== Segment start ==

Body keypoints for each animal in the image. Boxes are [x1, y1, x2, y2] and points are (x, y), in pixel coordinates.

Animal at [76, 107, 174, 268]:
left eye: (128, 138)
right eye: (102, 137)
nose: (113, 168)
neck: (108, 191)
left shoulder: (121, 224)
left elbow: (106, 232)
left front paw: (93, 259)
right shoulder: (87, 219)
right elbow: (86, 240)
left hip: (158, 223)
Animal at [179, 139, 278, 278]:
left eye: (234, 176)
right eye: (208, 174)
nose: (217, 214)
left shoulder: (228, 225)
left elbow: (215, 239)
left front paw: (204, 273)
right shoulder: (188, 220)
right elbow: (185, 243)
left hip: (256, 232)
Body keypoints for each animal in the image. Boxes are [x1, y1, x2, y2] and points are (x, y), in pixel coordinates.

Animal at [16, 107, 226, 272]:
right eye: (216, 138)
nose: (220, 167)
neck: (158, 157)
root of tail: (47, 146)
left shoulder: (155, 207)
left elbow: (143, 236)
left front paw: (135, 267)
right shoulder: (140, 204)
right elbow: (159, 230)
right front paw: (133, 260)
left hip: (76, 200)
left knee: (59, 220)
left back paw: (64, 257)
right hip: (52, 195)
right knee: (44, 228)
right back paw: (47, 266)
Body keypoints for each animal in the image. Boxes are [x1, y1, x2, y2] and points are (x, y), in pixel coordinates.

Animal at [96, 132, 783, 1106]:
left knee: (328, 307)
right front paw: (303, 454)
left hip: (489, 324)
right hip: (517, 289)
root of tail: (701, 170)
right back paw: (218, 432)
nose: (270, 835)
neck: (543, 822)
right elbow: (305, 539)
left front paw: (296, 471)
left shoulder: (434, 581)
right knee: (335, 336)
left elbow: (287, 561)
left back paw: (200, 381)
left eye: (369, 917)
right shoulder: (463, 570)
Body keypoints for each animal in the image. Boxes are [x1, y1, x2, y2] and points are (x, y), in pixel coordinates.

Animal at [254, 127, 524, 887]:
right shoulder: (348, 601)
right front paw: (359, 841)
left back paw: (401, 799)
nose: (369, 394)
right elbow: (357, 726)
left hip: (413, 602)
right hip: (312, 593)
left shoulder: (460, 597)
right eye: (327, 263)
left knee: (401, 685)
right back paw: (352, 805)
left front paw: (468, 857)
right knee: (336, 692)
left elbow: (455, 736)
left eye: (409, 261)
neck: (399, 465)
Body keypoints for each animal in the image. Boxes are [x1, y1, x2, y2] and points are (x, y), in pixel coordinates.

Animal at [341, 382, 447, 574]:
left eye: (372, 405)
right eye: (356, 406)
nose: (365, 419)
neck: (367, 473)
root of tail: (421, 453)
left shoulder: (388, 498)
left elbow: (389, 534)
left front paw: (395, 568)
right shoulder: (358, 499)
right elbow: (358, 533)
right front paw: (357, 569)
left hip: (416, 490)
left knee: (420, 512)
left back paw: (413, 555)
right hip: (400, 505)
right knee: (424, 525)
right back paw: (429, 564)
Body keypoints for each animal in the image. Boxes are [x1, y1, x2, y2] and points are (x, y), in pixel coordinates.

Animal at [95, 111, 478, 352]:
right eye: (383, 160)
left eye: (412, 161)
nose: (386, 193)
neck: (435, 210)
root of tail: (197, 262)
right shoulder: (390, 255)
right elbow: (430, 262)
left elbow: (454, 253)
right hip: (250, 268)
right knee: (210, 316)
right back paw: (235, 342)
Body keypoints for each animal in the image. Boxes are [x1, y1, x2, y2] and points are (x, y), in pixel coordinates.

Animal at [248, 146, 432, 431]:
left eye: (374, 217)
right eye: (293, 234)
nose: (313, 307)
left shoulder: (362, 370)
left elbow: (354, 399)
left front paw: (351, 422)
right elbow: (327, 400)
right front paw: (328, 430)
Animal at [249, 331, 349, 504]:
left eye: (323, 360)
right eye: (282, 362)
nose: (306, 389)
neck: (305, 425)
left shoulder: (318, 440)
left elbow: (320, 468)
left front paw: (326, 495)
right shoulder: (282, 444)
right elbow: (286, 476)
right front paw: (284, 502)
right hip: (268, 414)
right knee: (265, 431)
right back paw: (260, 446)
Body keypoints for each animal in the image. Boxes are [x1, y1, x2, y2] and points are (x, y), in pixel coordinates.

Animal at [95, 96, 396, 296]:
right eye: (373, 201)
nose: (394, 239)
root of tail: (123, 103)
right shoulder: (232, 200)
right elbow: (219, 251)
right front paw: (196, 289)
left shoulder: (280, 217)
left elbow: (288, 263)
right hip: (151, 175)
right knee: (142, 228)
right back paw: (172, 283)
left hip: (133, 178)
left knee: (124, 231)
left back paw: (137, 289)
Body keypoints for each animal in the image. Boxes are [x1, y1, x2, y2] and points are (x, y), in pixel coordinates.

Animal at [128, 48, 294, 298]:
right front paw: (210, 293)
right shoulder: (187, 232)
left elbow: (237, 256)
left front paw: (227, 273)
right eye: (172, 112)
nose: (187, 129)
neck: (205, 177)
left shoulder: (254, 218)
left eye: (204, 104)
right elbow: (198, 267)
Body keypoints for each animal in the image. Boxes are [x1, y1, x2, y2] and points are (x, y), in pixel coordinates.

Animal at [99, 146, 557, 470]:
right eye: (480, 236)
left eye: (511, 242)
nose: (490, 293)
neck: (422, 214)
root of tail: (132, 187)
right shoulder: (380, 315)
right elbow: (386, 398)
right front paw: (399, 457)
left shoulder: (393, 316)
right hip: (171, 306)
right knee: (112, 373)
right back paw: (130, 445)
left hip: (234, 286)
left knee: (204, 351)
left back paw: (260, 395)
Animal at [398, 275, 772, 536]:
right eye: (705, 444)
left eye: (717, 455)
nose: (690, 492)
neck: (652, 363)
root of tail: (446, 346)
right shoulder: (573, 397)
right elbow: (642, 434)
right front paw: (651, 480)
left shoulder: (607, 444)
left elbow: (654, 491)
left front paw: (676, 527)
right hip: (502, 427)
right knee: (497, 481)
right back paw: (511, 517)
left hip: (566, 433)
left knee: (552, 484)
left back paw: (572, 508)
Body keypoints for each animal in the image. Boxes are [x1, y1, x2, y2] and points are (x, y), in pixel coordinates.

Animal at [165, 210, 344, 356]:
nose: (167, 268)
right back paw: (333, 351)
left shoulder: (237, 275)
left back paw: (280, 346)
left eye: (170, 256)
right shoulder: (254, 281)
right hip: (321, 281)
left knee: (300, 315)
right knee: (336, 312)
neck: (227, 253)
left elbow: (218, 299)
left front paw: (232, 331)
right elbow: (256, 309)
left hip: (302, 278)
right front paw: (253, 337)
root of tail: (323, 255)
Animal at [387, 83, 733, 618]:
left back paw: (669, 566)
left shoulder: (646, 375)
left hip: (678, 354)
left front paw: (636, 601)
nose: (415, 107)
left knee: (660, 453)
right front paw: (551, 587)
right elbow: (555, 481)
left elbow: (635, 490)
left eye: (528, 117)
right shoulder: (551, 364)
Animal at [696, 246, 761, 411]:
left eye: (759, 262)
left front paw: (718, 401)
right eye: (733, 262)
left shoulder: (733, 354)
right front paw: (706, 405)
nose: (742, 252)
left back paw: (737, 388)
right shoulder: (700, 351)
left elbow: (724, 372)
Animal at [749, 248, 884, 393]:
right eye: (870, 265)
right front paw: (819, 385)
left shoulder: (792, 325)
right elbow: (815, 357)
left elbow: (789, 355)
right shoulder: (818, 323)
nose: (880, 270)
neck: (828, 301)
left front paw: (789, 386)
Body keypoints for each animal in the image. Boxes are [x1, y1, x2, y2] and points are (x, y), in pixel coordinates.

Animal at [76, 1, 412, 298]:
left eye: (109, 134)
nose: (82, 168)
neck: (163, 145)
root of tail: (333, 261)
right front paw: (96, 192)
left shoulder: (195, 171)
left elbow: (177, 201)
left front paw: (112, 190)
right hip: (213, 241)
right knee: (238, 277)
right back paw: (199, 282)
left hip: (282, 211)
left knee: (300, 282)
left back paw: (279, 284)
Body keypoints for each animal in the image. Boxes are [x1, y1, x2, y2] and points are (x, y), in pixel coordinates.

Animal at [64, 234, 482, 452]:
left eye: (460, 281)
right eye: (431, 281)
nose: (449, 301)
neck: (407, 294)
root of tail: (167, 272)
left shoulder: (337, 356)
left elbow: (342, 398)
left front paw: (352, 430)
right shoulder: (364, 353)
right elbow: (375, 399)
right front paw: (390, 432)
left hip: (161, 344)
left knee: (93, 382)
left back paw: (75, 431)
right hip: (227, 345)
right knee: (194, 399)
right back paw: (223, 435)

== Segment end ==

:: Task item ::
In the listing above, how many lines include the string "tail"? Say only the number.

:: Final answer ::
10